Lee Byeong-cheon, the chief scientist responsible for the creation of Snuppy and a number of cloned dogs and other mammals since, said the school will take online applications until Oct. 31 and offer the puppies to willing pet owners for free after a screening process. Each dog will receive surgery to make them sterile, the researchers said.
``All of the dogs are in good health,'' said Lee.
``We will look through the applications and give the dogs to owners who we believe are most capable of raising them.''
Lee's team used artificial insemination to impregnate the two cloned Afghan hound females, Bona and Hope, last year. A male Afghan hound can weigh up to 28 kilograms, while the adult female dogs will weigh around 23 kilograms.

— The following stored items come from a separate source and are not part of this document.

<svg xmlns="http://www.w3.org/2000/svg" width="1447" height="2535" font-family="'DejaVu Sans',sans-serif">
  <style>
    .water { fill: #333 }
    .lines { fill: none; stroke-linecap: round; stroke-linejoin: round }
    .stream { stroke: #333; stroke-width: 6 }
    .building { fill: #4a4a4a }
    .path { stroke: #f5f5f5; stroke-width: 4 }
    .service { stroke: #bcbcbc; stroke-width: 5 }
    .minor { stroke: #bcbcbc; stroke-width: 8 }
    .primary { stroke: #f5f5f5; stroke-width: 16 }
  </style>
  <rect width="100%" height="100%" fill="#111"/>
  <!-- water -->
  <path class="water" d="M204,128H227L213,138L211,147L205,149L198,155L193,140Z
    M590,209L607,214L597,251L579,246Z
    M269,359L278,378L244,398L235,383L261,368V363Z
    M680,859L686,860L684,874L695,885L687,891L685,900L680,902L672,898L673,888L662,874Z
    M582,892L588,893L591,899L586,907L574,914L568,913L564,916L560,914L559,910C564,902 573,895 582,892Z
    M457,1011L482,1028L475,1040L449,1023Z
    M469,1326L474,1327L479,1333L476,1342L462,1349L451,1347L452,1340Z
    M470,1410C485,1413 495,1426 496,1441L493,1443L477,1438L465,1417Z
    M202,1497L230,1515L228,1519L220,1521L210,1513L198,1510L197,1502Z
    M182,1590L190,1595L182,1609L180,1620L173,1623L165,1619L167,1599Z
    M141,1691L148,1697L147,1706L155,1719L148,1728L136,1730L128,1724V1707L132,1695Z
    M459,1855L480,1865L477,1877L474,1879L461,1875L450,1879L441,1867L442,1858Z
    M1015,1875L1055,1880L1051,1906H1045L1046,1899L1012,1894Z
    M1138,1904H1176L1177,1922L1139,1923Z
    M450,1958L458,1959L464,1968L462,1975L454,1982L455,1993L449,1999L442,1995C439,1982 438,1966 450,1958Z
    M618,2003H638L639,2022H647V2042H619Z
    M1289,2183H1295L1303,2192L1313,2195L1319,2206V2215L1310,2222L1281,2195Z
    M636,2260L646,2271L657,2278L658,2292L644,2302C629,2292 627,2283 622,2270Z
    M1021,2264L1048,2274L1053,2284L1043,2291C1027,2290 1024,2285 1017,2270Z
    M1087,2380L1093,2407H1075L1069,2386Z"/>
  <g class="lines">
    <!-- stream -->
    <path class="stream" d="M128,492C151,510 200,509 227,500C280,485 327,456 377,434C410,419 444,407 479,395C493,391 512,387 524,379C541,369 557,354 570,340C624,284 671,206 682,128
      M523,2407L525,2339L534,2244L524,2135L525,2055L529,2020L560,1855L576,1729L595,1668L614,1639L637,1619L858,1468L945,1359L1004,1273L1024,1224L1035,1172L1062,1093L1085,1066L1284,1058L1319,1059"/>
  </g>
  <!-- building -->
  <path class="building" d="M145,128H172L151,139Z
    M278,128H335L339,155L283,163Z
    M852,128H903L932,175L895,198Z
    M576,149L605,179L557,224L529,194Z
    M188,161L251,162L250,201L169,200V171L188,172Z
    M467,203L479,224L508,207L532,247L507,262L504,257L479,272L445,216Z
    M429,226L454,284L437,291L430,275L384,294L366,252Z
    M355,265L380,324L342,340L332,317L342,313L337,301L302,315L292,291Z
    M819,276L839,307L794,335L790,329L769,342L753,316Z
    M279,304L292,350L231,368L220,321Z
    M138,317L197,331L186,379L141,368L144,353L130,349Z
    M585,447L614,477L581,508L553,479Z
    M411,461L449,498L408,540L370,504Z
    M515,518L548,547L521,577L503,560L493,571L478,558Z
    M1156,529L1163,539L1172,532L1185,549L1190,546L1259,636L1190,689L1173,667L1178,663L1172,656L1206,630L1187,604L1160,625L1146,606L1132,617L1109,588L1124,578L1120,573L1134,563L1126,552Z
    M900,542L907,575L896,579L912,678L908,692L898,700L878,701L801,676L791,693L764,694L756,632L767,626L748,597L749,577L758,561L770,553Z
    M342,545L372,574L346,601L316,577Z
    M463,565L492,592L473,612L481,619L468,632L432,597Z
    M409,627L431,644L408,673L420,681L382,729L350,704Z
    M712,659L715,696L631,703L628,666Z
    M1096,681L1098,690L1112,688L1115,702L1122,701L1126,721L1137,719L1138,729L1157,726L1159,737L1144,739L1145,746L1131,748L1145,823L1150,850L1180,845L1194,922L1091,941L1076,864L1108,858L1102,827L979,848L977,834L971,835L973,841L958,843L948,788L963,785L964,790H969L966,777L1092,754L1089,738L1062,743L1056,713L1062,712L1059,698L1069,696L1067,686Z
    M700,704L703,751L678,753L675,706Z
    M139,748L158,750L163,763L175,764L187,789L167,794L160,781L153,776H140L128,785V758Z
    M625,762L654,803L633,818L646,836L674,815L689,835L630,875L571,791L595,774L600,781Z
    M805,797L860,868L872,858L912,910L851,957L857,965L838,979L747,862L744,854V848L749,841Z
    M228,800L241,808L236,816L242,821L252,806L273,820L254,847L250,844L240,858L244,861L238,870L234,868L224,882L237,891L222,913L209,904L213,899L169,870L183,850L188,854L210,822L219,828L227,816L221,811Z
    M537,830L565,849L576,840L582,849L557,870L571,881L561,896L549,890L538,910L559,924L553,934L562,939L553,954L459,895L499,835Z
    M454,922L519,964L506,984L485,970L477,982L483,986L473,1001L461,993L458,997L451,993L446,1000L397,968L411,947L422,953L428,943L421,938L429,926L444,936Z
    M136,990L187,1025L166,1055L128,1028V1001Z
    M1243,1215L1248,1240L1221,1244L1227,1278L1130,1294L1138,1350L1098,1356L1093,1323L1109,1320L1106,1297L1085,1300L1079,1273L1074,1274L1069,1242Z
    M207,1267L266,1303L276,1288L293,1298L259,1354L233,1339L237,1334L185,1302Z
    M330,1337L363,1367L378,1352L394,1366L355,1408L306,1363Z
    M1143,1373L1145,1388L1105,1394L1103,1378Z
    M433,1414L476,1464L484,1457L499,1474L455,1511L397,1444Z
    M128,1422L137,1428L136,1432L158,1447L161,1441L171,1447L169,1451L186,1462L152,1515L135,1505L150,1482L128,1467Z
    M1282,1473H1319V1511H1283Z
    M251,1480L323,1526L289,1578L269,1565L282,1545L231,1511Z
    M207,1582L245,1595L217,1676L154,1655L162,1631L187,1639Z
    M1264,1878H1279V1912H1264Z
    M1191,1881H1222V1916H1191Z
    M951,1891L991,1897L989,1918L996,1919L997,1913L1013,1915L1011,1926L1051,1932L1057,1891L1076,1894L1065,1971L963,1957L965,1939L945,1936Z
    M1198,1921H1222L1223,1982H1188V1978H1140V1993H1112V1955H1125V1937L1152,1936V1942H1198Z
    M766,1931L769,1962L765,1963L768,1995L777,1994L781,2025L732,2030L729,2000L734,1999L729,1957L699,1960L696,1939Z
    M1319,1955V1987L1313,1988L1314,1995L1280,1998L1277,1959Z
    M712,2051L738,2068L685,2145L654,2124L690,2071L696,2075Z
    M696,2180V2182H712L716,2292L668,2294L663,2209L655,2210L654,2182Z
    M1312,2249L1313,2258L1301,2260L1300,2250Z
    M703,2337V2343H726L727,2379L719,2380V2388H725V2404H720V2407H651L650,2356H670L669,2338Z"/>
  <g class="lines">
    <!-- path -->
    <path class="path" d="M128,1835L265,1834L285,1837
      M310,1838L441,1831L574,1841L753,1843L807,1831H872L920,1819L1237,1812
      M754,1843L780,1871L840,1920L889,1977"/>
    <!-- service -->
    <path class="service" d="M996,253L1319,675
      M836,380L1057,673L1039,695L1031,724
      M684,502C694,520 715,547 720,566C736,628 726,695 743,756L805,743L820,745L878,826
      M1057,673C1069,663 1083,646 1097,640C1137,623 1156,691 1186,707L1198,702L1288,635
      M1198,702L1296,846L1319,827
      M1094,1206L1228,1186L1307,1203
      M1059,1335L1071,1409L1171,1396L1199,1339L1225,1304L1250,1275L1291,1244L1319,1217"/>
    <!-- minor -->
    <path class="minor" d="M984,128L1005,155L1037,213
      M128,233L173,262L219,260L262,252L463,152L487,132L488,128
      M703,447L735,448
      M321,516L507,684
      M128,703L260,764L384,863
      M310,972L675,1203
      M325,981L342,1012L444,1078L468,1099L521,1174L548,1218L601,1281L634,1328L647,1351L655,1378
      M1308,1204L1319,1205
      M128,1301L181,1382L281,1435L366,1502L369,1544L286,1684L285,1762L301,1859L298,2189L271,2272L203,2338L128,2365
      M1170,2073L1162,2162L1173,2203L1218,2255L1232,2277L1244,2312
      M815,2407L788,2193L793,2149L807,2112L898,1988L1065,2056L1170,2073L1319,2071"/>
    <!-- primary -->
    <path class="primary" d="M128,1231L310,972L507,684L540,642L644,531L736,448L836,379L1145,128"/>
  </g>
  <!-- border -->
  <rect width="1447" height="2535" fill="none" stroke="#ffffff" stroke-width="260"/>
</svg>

Lee collaborated with now-disgraced gene scientist Hwang Woo-suk in the creation of Snuppy in 2005. Hwang was fired from SNU in the following year after his landmark work on cloned human stem cells was exposed as fraudulent. However, Snuppy happens to be one of Hwang's verified achievements.
After his separation from Hwang, Lee has since established himself as one of the world's top authorities on animal cloning, producing dozens of dogs since Snuppy and also the world's first cloned wolf, Snuwolf. However, the wolf was found dead in a Seoul zoo earlier this week, just months after Lee's team announced it would attempt to mate it with other clones to test their reproductive capability.